TRY IT: Output nothing but the lines from the one holding "v=LeXsIHglfww Durch einen" to the end of the listing. Reproduce them exactly, without the pictures.

MATERIAL PROVIDED:
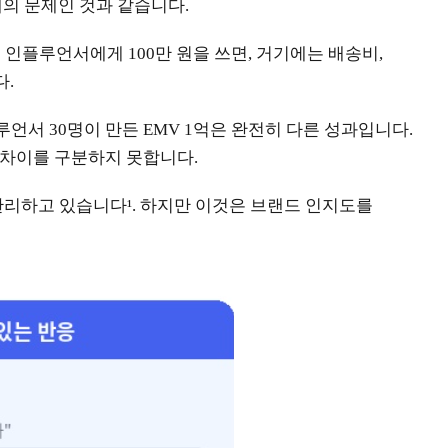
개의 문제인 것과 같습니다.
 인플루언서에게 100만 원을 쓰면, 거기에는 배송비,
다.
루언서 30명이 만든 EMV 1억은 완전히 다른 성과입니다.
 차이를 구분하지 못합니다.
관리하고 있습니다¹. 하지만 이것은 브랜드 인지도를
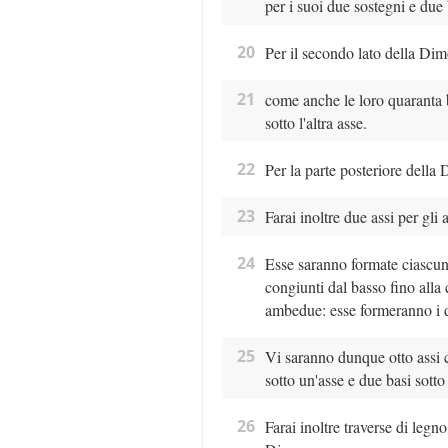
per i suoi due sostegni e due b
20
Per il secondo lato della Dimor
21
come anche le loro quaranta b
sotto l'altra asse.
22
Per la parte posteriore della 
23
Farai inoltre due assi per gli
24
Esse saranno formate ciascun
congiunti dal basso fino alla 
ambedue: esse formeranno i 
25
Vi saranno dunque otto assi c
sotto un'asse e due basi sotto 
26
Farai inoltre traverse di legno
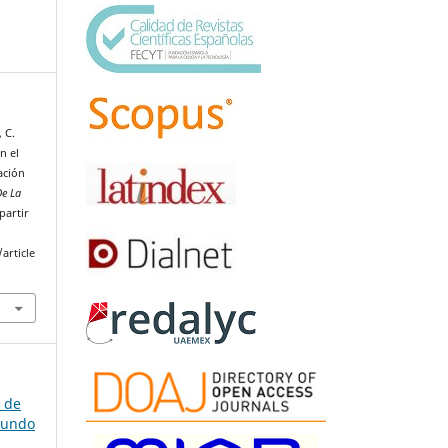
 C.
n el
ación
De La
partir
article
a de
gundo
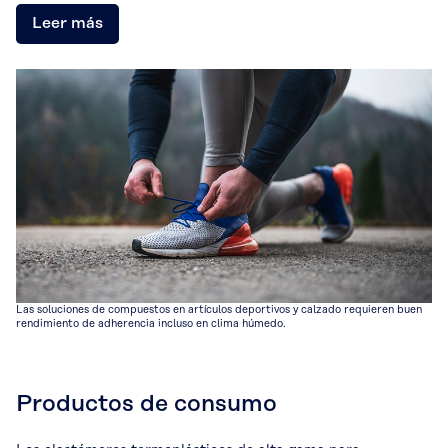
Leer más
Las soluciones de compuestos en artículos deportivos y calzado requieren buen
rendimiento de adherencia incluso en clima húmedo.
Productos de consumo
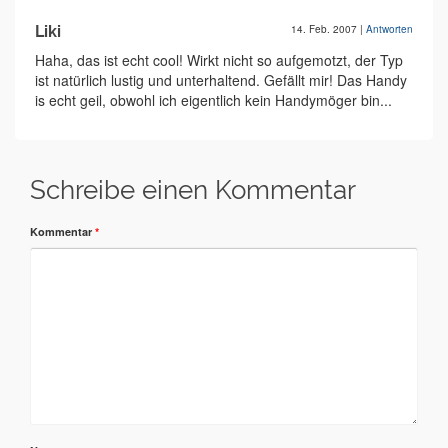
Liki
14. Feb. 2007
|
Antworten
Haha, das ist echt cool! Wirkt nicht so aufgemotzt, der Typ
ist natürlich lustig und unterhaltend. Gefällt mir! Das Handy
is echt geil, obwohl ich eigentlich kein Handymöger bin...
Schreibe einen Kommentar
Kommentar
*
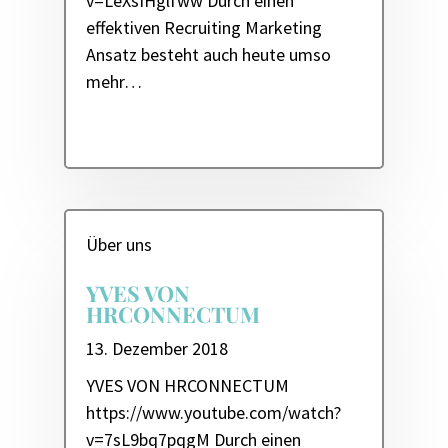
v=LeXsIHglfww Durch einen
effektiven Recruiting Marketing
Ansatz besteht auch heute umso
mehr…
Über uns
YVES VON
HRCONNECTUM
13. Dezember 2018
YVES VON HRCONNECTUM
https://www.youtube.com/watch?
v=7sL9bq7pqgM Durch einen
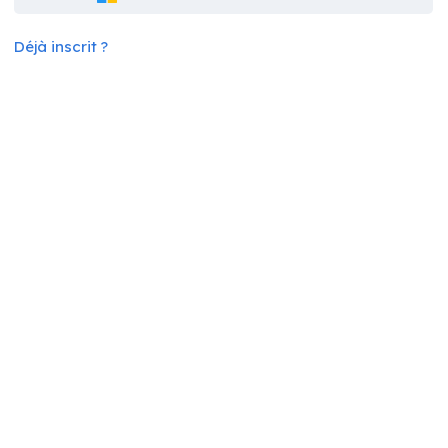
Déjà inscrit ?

OUTPUT OF THE EXERCISE:
v=LeXsIHglfww Durch einen
effektiven Recruiting Marketing
Ansatz besteht auch heute umso
mehr…
Über uns
YVES VON
HRCONNECTUM
13. Dezember 2018
YVES VON HRCONNECTUM
https://www.youtube.com/watch?
v=7sL9bq7pqgM Durch einen
Déjà inscrit ?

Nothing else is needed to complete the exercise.